ISLAMABAD: Pakistan’s economy has returned to the decade of 90s as the country’s total debt and liabilities in percentage of GDP ratio has crossed a psychological mark of 100 percent and now stood at 106.8 percent of GDP by end June 2020.
The total debt and liabilities in decade of 90s were close to 100 percent but now it had crossed this psychological mark and stood at 106.8 percent of GDP on June 30, 2020. The whole economic picture is quite similar to the situation that prevailed in decade of 90s.
It’s not only debt and liabilities witnessing skyrocketing trends, the country’s overall balance of payment position also worsened despite thumping over achieving current account surplus by Prime Minister Imran Khan.
However, renowned economist Dr Hafeez Pasha pointed out that the overall balance of payment that includes current account and financial account worsened by 60 percent in July 2020 compared to the same month of the last fiscal year.
Pakistan’s total debt and liabilities surged to Rs44.5 trillion, equivalent to 106.8 percent of GDP till end June, 2020. The PTI-led government increased total debt and liabilities to the tune of Rs14.7 trillion in last two years against PML-N increase in debt and liabilities to the tune of Rs15 trillion in last year’s tenure. So net increase in debt and liabilities were doubled under PTI-led regime in comparison with PML-N five-year rule.
With existing pace, there has been prediction that the total debt and liabilities might be doubled by 2023 after five-year tenure of PTI-led regime.
Dr Hafeez Pasha when contacted by this scribe, said that the total public debt and liabilities considered to be in safe zone when it stood in the range of 50 percent of GDP. However, Pakistan’s envisaged debt in percentage of GDP to the tune of 60 percent under Fiscal Responsibility and Debt Limitation Act, however, now it crossed 106 percent of GDP. He said that the devaluation and increased deficit resulted in hiking the public debt and liabilities.
He also mentioned that there was some kind of hackers attack on SBP’s website because it was showing data for different period so authorities concerned must look towards this issue. This scribe also contacted Dr Ashfaque Hassan Khan for seeking comments, he said that the IMF programme was designed in such a way that was bound to increase poverty, unemployment and surge in overall debt burden. He said that the public debt indicated net increase in debt so it was all the governments in the past since 1947 that were supposed to pay the principle and mark-up amount of obtained debt and liabilities burden. It was not new phenomena but the increase in pace of debt burden was unprecedented in last two years, he added.
The official data showed when the PTI came into power, Pakistan’s total debt and liabilities stood at Rs29.8 trillion on June 2018. This debt and liabilities burden went up to Rs40.2 trillion by end of June 2019 and now it escalated to Rs44.5 trillion.

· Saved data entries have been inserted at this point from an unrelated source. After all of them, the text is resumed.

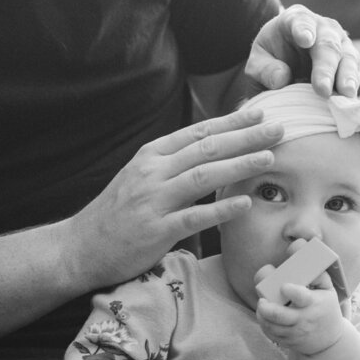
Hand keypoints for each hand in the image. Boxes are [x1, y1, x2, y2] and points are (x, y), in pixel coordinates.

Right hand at [63, 107, 283, 290]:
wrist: (79, 247)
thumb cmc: (119, 211)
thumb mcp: (143, 175)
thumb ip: (175, 161)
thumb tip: (214, 144)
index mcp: (153, 155)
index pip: (199, 132)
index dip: (232, 121)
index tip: (260, 112)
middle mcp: (153, 172)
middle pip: (207, 148)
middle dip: (246, 137)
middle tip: (279, 129)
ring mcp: (154, 200)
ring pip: (203, 177)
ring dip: (239, 165)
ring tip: (269, 157)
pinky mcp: (155, 231)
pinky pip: (193, 218)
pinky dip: (220, 209)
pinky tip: (244, 203)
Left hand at [244, 4, 359, 97]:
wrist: (287, 63)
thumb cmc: (270, 59)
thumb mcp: (257, 63)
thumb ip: (264, 70)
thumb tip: (281, 79)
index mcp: (296, 19)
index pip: (301, 21)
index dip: (304, 29)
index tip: (305, 40)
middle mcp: (323, 27)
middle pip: (327, 44)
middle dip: (326, 67)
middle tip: (322, 90)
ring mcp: (340, 43)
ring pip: (348, 57)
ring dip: (347, 77)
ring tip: (346, 94)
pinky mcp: (350, 61)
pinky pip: (354, 72)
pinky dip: (352, 86)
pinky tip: (349, 100)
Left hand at [254, 261, 344, 356]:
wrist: (330, 341)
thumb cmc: (327, 309)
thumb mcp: (329, 291)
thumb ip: (318, 275)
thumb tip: (305, 262)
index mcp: (314, 303)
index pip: (301, 297)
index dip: (291, 291)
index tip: (284, 286)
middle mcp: (303, 319)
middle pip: (279, 315)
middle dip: (266, 307)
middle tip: (263, 300)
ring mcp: (295, 333)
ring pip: (271, 326)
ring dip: (262, 316)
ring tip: (263, 306)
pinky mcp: (288, 342)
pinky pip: (271, 334)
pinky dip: (265, 325)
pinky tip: (265, 317)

The PML-N increased debt and liabilities from Rs14 trillion to Rs29 trillion in last five years from Rs2013 to 2018. Pakistan’s total debt and liabilities stood at Rs6 trillion in 2006-7 and under PPP rule it increased from Rs6 trillion to Rs14 trillion from 2007-8 to 2012-13.
Pakistan’s debt and liabilities have been increasing at supersonic speed and now it had entered a danger zone. The total debt and liabilities in percentage of GDP crossed 100 percent mark and now stood at 106.8 percent of GDP by end June 2020.
It is also a fact that the debt and liabilities increased by Rs11 trillion in first year rule of PTI in fiscal year 2019 but it went up from Rs40 trillion to Rs44.5 trillion so in second year the pace of debt increase restricted and it surged by Rs4 trillion only.
Pakistan’s total debt stood at Rs42.08 trillion by end of June 2020, equivalent to 100 percent of GDP. Total liabilities stood at Rs2.476 trillion till June 2020.
When contacted official spokesman for Finance Ministry for seeking his comments said that the total public debt and liabilities increases to 106 percent of GDP but if you look only total public debt it was hovering around 87 percent of GDP by end June 2020. He said that the pre-COVID-19 pandemic Pakistan fiscal balance was surplus and the tax revenues were increasing by over 17 percent till Feb 2020 compared to the same period of last fiscal year.
But the fiscal situation changed altogether where revenues were dropped and expenditure hiked so the budget deficit rose to over 8 percent of GDP. He said that for going forward the FBR would have to achieve its desired target of Rs4,963 billion and the expenditure would have to be curtailed.
He said the government did not slash down development expenditure but non-development expenditure were slashed down as despite political pressure the salaries and pensions were not raised. He said that the government would have to expand its GDP and taxes would have to be increased to avoid ballooning of public debt. He said that the government was implementing strategy to raise revenues and cut down expenditure to curtail debt burden over medium to long term basis.